Provided passage
For this study, out of 43,900 participants with survey sampling weights from the KNHANES 2016–2022 cycles, we excluded those who met the following exclusion criteria: individuals who were aged less than 19 years (N = 8,140), pregnant or breastfeeding women (N = 237), those who reported no dietary data or implausible energy intake (< 500 kcal/day or > 5000 kcal/day; N = 587), and those who did not have a measurement of serum uric acid (N = 976). Consequently, a total of 33,960 participants were included in the analysis (Fig. 1).

Fig. 1
figure 1

Flow chart of study population, Abbreviation: KNHANES, Korea National Health and Nutrition Examination Survey

Full size image

Assessment of low-carbohydrate diets

Diet was assessed by a 24-hour recall. Trained staff conducted face-to-face interviews and obtained the participants’ food and beverage intake consumed during the day prior to the staffs’ visit. Daily nutrient intakes from each food item were calculated based on the national standard food composition Table [37] and total daily nutrients intakes for each participant were estimated by summing the nutrient intake from all consumed food items.

This study assessed the adherence to the low-carbohydrate diets by calculating the low-carbohydrate diet score (LCDS) [38]. In brief, the LCDS is a low-carbohydrate diet score algorithm that integrates ranks of energy contribution from macronutrients [38]. Participants were divided into 11 equal strata based on the energy percentage from carbohydrates, proteins, or fats. Macronutrient specific scores were then calculated as follows: for protein and fat scores, 0 point was assigned to participants in the lowest stratum and 10 points to those in the highest stratum. The carbohydrate score was assigned in reverse, with 0 point for those in the highest stratum and 10 points for those in the lowest stratum. The three scores were then summed to calculate the overall LCDS, ranging from 0 (lowest for fat or protein, highest for carbohydrates) to 30 (highest for fat or protein, lowest for carbohydrates). A higher LCDS represents a greater likelihood of consuming low-carbohydrates in the diet. Additionally, animal- and plant- based LCDSs were calculated using animal-derived fats and proteins and plant-derived fats and proteins, respectively, to displace total fats and proteins.

Ascertainment of hyperuricemia

Blood samples were collected from participants who fasted ≥ 8-hours overnight, then immediately centrifuged and transferred to the central laboratory within 24 h (Neodin Medical Institute, Seoul, Korea). The serum uric acid levels were determined by colorimetry with the uricase–catalase system (Hitachi automatic analyzer 7600–210, Japan). Individuals were determined to have hyperuricemia if their serum uric acid level was > 7.0 mg/dL for men and > 6.0 mg/dL for women [39]. As a result, a total of 3,347 hyperuricemia cases were determined in this study.

Study questions
1. Do these statements agree with the methods text on low-carbohydrate diets and hyperuricemia? Answer yes or no for each, and quote the words of the text that decide it.
(a) Participants' diet was assessed using a 24-hour recall.
(b) For the carbohydrate score, participants in the highest stratum received 10 points.
(c) Women were classified as having hyperuricemia when their serum uric acid level was above 7.0 mg/dL.
2. Can you write the next part of the methods text on low-carbohydrate diets and hyperuricemia, beginning after its final sentence?

The data
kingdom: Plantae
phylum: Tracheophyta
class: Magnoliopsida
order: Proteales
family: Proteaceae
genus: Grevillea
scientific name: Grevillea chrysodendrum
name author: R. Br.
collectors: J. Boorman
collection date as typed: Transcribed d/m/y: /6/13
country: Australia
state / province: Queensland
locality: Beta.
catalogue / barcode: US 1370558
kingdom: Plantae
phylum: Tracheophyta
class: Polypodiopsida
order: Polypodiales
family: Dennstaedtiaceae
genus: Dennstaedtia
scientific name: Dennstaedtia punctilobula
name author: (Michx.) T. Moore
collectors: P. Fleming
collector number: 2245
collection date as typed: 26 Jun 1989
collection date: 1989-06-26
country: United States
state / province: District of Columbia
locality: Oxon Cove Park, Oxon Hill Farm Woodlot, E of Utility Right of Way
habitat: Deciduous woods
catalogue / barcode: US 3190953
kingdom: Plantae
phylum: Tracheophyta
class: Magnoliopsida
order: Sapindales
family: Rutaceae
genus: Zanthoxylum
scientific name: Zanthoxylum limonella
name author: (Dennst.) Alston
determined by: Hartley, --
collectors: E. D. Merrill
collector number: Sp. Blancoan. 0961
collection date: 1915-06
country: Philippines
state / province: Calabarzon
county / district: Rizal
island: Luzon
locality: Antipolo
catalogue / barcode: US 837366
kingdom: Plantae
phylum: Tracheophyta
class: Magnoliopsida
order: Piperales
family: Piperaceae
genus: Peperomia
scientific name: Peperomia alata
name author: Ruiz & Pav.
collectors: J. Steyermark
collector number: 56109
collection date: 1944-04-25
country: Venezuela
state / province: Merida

Answers for the tasks
1.
(a) Yes: "Diet was assessed by a 24-hour recall."
(b) No: "The carbohydrate score was assigned in reverse, with 0 point for those in the highest stratum and 10 points for those in the lowest stratum."
(c) No: "> 7.0 mg/dL for men and > 6.0 mg/dL for women"

2.
Assessment of other covariates

A standardized, self-reported questionnaire was administered to gather detailed information on socio-demographics (age, sex, education, and household income), health-related lifestyle factors (physical activity, smoking status, and alcohol consumption), and medical history [36]. Participants reported the frequency and average intensity of their smoking and alcoholic drinking behavior. Physical activity was assessed by using the global physical activity questionnaire. The total physical activity level was estimated by multiplying the average number of hours and frequencies of each physical activity spent per week with the specific metabolic equivalent task value and summing those across all activities. Weight and height were measured, and body mass index (BMI) was calculated as weight (kg)/height (m2). The estimated glomerular filtration rate (eGFR) was calculated using the Chronic Kidney Disease Epidemiology Collaboration Eqs. [40, 41], which incorporates sex, age, race, and serum level of creatinine. The presence of diabetes was determined if participants had a fasting serum glucose level ≥ 126 mg/dl, received a diagnosis of physician or used oral hypoglycemic drugs or insulin injections [42]. Hypertension was defined if participants had ≥ 140 mmHg systolic or ≥ 90 mmHg diastolic blood pressure (BP) from the average of two BP readings or used an antihypertensive medicine [42]. Hypercholesterolemia was determined if participants had a fasting serum cholesterol level ≥ 240 mg/dL or used cholesterol lowering agents [42].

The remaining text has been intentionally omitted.